Dwaj mieszkańcy Rzeszowa najbliższe trzy miesiące spędzą w areszcie tymczasowym. W połowie marca, w okolicach ulicy Śniadeckich, zaatakowali 64-letniego mężczyznę i brutalnie go pobili. Jak się okazało, przyczyną agresji było zwrócenie im uwagi przez pokrzywdzonego. Obaj usłyszeli zarzut pobicia, którego dopuścili się wspólnie i w porozumieniu.
W sobotę, 21 marca, około godziny 20:00, na ścieżce rowerowej wzdłuż ulicy Śniadeckich doszło do brutalnego ataku. 64-letni rowerzysta zwrócił uwagę trzem mężczyznom, którzy blokowali przejazd, stojąc na całej szerokości ścieżki. Zaraz po tym, jak zwrócił im uwagę, został uderzony przez jednego z nich. Chwilę później cała trójka napastników rzuciła się na pokrzywdzonego — bili go pięściami po głowie i kopali po całym ciele, a następnie zbiegli z miejsca zdarzenia. Ciężko ranny mężczyzna trafił do szpitala z poważnymi obrażeniami.
Policjanci z wydziału kryminalnego rzeszowskiej komendy niezwłocznie rozpoczęli dochodzenie. Dokładnie zabezpieczyli wszystkie ślady pozostawione przez sprawców i skrupulatnie weryfikowali każdą informację dotyczącą napadu. Na podstawie zgromadzonych dowodów funkcjonariusze wytypowali dwóch z trzech napastników.
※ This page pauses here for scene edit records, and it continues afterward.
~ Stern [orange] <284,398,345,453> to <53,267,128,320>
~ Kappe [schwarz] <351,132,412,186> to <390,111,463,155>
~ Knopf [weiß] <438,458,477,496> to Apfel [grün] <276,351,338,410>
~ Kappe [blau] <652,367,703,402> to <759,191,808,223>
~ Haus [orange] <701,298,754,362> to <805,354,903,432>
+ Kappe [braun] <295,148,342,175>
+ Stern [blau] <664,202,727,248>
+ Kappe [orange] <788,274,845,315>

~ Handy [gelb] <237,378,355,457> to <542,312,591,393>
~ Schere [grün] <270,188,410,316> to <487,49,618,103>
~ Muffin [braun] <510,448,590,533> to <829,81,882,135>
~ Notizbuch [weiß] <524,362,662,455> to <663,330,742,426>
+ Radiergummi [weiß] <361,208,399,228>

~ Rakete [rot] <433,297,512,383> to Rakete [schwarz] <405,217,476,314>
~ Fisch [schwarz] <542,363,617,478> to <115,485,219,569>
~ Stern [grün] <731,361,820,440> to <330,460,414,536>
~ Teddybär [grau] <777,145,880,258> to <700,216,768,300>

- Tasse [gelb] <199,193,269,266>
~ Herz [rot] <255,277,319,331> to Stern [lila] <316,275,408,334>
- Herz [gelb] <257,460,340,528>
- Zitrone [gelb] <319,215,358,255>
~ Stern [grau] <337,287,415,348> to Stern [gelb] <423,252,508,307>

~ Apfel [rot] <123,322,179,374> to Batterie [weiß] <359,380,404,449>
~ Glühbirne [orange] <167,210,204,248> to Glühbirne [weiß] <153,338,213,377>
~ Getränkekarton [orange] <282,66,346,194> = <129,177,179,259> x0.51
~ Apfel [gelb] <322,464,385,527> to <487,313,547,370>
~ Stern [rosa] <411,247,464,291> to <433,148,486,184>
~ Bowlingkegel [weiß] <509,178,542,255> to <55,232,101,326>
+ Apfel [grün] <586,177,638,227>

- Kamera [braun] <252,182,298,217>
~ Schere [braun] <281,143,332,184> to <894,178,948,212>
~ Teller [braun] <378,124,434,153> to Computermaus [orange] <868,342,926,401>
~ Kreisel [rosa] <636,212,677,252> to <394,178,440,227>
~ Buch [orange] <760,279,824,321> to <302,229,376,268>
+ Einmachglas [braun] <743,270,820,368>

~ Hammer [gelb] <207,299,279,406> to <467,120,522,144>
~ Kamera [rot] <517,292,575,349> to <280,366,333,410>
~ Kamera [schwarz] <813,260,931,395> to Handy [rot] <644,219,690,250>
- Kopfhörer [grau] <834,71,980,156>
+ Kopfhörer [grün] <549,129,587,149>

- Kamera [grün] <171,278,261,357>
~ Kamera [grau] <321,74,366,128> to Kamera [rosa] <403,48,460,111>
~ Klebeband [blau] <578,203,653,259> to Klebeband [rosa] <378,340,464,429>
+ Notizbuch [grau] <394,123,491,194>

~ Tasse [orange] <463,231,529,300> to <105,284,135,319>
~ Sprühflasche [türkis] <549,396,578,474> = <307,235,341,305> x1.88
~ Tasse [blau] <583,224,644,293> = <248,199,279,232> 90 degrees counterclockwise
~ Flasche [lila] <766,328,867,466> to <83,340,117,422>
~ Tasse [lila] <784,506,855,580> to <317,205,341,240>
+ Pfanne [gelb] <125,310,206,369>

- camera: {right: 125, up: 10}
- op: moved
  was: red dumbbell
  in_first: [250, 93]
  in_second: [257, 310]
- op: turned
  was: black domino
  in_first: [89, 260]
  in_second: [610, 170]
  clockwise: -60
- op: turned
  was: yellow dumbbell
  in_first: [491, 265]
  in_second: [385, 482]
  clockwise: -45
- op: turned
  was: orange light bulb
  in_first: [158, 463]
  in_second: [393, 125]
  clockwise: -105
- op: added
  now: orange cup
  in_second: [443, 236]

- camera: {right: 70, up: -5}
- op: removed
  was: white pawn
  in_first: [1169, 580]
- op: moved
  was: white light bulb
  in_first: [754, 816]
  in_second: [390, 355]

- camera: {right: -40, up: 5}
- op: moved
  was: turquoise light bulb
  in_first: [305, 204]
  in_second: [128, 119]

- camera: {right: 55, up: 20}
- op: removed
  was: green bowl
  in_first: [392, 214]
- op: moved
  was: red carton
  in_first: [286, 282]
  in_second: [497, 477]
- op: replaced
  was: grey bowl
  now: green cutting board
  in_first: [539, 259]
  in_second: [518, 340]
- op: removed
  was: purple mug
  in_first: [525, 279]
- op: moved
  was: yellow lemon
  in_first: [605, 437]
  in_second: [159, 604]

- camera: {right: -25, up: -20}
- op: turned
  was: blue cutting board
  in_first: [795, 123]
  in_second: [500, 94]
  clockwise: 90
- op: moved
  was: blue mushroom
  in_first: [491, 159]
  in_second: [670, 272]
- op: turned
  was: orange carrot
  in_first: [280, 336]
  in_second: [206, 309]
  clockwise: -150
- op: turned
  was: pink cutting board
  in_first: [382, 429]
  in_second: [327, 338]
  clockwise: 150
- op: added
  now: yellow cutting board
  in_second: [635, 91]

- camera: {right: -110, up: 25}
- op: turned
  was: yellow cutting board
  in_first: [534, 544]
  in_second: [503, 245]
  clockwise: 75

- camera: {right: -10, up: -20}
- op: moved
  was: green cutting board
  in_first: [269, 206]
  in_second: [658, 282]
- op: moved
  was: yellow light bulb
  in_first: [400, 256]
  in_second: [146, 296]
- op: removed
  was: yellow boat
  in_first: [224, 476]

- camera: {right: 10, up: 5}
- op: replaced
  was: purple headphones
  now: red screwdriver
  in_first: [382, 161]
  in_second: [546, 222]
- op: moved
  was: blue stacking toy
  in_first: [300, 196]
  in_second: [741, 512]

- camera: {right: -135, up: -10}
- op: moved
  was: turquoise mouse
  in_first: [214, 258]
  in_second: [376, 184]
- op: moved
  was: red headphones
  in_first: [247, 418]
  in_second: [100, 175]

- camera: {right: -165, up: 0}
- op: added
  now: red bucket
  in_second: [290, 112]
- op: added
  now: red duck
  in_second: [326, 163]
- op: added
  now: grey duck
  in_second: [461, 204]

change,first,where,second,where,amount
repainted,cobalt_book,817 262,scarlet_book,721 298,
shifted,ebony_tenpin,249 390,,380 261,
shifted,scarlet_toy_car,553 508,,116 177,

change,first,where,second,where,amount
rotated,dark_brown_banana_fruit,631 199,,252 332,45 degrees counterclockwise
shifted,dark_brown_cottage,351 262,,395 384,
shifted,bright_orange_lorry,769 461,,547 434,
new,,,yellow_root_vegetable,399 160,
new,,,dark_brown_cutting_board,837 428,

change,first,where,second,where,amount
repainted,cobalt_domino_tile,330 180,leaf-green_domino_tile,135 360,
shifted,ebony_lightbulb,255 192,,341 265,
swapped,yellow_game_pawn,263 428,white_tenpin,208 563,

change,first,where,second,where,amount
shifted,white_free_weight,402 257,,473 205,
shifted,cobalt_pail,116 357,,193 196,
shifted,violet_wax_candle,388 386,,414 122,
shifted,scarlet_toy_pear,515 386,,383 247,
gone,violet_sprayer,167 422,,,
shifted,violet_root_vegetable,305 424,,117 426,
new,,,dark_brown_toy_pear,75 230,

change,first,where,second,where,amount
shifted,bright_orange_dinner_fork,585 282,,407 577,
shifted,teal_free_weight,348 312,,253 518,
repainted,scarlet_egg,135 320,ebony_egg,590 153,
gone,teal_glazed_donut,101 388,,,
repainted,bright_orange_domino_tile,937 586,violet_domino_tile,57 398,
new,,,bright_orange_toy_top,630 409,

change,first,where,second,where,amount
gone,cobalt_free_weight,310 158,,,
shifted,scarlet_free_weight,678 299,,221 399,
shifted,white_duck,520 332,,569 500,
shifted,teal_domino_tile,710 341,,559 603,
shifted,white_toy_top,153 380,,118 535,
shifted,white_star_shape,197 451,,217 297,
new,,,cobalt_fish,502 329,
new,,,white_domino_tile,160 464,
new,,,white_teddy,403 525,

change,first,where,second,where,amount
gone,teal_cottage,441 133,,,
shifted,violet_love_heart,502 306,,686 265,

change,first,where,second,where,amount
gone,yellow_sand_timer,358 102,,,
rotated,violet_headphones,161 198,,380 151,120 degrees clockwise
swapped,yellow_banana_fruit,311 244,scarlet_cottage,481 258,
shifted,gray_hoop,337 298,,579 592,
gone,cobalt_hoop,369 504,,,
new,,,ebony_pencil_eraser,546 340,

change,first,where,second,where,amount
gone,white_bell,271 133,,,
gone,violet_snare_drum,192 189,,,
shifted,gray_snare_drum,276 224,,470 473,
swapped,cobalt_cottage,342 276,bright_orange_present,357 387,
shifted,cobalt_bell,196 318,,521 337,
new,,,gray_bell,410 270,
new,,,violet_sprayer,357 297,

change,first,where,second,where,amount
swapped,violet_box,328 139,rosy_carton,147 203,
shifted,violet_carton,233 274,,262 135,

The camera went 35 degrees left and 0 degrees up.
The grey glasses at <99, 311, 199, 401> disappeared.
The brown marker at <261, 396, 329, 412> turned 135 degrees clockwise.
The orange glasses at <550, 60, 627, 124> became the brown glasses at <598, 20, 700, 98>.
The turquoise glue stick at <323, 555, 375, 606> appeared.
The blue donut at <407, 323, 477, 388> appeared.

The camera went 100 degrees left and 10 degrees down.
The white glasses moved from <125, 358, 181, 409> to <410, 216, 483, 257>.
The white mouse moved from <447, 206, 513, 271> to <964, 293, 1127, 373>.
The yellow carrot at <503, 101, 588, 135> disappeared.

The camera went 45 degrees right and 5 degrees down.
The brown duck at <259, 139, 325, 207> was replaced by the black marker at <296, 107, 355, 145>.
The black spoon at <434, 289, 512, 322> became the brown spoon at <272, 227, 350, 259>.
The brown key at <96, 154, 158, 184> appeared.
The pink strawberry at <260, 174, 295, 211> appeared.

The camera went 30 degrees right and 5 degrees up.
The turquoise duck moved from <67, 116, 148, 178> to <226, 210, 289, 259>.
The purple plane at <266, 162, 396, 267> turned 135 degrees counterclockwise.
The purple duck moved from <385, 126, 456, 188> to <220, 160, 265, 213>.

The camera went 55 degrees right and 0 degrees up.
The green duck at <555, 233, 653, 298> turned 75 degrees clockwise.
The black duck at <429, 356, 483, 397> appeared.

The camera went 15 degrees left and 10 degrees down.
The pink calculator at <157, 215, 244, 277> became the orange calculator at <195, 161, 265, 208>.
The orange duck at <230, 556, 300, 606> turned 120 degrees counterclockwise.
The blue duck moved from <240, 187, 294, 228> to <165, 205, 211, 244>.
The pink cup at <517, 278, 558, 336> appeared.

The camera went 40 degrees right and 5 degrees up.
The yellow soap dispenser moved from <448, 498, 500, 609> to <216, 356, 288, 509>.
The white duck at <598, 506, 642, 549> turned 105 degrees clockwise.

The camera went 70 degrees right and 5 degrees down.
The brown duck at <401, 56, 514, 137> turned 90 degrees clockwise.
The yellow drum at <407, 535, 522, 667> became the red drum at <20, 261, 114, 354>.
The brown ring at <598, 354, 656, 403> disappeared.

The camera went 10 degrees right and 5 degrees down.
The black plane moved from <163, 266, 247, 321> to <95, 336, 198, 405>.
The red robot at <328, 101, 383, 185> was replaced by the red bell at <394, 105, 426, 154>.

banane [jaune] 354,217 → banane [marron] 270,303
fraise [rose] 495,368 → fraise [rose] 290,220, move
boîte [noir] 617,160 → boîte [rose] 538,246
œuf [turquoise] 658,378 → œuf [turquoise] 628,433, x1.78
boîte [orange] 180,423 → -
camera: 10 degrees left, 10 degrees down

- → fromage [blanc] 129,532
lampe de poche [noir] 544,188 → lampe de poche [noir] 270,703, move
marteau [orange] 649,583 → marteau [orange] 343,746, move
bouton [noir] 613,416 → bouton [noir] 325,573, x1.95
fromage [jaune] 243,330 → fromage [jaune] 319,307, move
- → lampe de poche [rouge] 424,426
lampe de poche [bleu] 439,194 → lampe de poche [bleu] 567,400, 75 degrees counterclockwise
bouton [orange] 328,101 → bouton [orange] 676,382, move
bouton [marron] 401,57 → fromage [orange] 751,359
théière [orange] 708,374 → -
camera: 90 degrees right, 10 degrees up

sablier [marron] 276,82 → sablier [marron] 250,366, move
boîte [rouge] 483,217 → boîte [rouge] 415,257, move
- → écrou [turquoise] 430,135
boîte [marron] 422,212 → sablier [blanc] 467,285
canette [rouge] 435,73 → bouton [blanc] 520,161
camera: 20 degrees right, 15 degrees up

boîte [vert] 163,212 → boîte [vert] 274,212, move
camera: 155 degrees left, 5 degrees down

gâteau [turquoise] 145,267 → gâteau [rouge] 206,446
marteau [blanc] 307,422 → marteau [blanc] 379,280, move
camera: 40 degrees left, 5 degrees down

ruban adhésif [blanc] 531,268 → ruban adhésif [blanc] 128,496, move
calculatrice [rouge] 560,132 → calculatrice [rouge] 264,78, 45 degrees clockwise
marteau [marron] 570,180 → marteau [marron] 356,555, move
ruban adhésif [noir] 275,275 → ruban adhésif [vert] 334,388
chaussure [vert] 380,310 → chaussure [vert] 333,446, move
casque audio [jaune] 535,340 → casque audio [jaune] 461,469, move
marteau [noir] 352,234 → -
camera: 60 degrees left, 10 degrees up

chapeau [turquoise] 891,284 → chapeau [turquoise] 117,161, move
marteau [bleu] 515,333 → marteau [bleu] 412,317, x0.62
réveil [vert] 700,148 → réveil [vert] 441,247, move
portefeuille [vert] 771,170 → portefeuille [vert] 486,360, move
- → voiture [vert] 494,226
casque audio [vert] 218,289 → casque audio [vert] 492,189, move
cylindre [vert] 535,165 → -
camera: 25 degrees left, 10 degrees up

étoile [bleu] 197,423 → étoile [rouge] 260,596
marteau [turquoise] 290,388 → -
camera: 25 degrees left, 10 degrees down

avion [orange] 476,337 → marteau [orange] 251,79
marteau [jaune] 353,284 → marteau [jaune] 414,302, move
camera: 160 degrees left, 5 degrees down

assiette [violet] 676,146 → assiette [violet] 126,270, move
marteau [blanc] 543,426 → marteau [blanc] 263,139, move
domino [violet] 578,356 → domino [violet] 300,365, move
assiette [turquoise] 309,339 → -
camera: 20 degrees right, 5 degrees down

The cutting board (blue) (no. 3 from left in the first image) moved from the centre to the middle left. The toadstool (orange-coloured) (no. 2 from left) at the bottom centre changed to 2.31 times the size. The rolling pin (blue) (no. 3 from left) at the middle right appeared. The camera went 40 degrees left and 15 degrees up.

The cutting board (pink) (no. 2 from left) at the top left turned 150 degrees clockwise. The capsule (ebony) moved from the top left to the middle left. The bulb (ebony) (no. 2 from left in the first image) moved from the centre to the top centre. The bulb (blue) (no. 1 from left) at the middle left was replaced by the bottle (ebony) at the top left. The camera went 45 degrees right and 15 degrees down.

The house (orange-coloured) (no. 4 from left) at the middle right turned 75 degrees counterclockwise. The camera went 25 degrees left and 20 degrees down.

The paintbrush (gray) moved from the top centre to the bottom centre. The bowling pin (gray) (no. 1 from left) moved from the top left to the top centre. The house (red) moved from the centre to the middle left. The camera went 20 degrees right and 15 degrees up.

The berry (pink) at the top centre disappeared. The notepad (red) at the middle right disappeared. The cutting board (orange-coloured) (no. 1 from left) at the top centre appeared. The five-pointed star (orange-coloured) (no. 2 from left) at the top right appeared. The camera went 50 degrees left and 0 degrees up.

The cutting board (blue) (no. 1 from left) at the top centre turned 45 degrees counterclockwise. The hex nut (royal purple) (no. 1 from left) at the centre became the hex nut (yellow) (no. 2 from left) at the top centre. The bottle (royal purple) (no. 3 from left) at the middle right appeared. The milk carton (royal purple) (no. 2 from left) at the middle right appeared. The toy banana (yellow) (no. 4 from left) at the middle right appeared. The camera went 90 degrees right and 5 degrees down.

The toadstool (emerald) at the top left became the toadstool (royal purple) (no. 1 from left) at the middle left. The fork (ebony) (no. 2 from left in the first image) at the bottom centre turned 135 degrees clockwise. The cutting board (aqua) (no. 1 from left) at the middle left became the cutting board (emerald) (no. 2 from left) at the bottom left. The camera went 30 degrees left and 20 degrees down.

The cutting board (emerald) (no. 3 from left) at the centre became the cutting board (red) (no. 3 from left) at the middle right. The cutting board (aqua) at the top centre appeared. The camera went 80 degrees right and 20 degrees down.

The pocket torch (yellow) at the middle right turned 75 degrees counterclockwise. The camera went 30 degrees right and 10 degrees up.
W miniony wtorek obaj zostali zatrzymani — to mieszkańcy Rzeszowa w wieku 22 i 42 lat. Podczas przesłuchania usłyszeli zarzuty pobicia, którego dopuścili się wspólnie i w porozumieniu.
Zebrany materiał dowodowy został przekazany przez policjantów do Prokuratury Rejonowej dla miasta Rzeszowa. W czwartek, na wniosek prokuratora, Sąd Rejonowy w Rzeszowie zdecydował o tymczasowym aresztowaniu obu podejrzanych na okres trzech miesięcy.